→ **What is needed**: For the records below, tally every line that has the word "anno" and reply with the number alone.

Data items
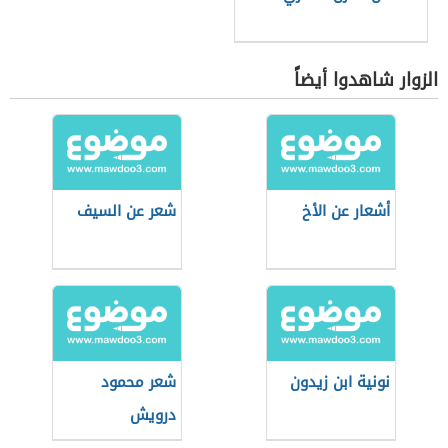
الزوار شاهدوا أيضاً
أشعار عن الأخ
شعر عن السيف
نونية ابن زيدون
شعر محمود
درويش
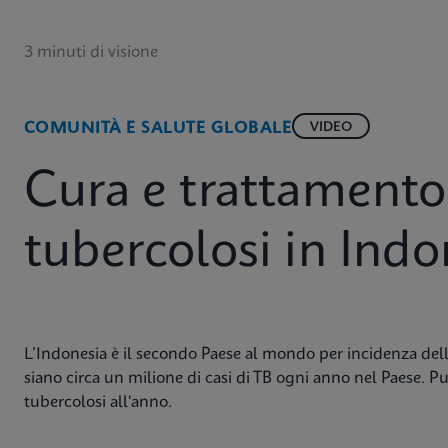
3 minuti di visione
COMUNITÀ E SALUTE GLOBALE
VIDEO
Cura e trattamento
tubercolosi in Indo
L’Indonesia è il secondo Paese al mondo per incidenza dell
siano circa un milione di casi di TB ogni anno nel Paese. P
tubercolosi all'anno.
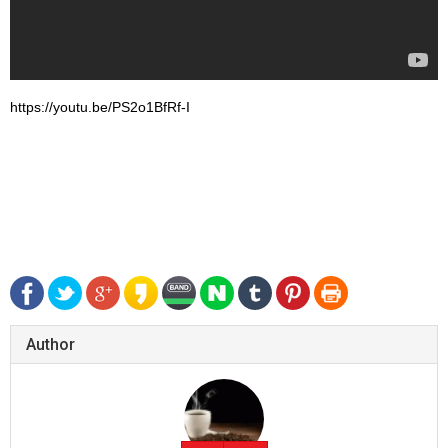
https://youtu.be/PS2o1BfRf-I
Author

→ **Problem solution**: 2